## Reading text
[Start of section]

    I was (self jerking off) genuinely of the mindset like "all religions are equally dumb" and that is why I eventually stopped calling myself an atheist. It was just too cringe and associated with "I'm an atheist and I'm about to say the most anti-Arab talking points bullshit you've ever heard" and many others ran straight the fuck away from that immediately. Everyone who's like mid-30s and calls themselves an agnostic now days is probably one who ditched the online atheist stuff sometime in that era.

    As I got older I met a bunch of people from a ton of faiths. Mostly Christians of course, but I met an orthodox Jewish guy and some Arab Muslims and some white American Muslims. I met most of them in an academic setting, and so I saw they were definitely not dumb. Nor were they much different than me. They didn't give a shit that I didn't believe in what they do, I also didn't really care, and it was just like "why did I ever care so much about this?" I suppose a lot was a childhood resentment for Christianity being forced upon me. I think it's natural some people will resent that forever. But coming to kinda learn about Judaism and Islam in a second hand way showed me a lot. I think I finally realized that for some people religion can be more than just a label, like it had been for most of my family. It can be like a path in life. Or an anchor. Something like that. I still can't say I fully understand really, but I could see that despite what the internet would have you believe these people held no special resentment towards me. I guess it was a classic case of just finally being exposed to different cultures and people and immediately going "oh, anything bad I ever imagined was just bullshit someone put in my brain" and it kinda washes away.

    Also, perhaps ironically, my field of study was biology. You'd think such a field almost by definition would be packed full of atheists. How could someone believe in evolution AND creationism? Well, you can, long story short.
[End of section]
## Supplied information
[Start of section]
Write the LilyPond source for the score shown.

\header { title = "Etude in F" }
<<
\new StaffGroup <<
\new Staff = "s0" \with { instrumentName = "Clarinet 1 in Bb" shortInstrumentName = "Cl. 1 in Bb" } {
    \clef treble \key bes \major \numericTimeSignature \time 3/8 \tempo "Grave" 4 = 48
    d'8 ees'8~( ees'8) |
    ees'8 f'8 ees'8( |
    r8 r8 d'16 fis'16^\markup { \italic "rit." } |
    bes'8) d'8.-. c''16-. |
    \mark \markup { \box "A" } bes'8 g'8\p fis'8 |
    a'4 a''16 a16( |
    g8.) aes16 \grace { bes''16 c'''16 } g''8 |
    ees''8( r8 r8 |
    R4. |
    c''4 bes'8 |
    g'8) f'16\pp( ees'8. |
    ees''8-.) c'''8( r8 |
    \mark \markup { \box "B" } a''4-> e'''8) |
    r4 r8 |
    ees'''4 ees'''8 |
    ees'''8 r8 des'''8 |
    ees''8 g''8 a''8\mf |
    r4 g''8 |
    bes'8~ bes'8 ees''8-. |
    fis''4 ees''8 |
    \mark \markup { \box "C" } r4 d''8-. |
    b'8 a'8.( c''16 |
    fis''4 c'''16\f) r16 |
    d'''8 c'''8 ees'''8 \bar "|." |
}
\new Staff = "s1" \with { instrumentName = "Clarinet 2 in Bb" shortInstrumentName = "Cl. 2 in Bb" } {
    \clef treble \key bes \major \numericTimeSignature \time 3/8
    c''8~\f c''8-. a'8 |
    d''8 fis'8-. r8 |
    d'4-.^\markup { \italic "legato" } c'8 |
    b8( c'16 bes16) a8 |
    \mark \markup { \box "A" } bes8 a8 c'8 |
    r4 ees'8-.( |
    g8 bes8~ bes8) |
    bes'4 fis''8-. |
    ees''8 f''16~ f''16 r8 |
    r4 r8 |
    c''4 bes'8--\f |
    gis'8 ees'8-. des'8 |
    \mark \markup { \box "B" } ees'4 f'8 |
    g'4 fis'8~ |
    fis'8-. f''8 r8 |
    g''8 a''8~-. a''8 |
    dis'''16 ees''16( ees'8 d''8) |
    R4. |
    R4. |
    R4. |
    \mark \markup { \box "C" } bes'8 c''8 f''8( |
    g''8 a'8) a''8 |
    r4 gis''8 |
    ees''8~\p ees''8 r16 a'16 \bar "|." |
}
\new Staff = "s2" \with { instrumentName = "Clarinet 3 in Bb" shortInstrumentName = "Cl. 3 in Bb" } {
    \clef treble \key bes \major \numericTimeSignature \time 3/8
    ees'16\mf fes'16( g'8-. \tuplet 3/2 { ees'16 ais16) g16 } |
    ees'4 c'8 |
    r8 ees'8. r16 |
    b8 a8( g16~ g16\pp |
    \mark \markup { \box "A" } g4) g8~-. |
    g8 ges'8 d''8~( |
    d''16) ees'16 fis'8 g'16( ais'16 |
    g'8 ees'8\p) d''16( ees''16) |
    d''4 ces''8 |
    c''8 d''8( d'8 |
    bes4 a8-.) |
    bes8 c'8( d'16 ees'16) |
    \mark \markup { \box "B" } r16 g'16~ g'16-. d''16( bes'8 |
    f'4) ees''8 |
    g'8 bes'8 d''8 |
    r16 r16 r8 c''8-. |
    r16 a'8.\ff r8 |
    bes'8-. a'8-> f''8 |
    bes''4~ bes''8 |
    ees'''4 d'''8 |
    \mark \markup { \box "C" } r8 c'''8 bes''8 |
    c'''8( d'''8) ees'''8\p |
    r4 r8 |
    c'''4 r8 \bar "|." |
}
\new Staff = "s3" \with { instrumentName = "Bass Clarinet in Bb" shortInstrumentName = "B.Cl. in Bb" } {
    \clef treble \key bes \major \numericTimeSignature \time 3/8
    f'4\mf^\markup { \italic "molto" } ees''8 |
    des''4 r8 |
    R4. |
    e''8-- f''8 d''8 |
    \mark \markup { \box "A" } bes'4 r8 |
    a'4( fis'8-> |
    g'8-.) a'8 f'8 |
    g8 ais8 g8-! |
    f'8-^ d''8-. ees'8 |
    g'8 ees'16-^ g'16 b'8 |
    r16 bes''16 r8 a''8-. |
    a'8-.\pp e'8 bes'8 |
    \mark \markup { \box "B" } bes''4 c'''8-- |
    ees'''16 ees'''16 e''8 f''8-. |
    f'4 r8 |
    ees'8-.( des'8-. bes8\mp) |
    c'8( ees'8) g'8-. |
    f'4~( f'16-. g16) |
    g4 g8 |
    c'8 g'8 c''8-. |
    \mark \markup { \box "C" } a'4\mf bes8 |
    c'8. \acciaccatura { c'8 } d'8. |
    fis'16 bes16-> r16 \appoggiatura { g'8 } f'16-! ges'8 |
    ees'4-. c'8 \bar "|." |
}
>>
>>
[End of section]
List every group of religious people that the writer of the text on religion says they met. The records are separate from the text.

## Response
Christians, an orthodox Jewish guy, Arab Muslims, white American Muslims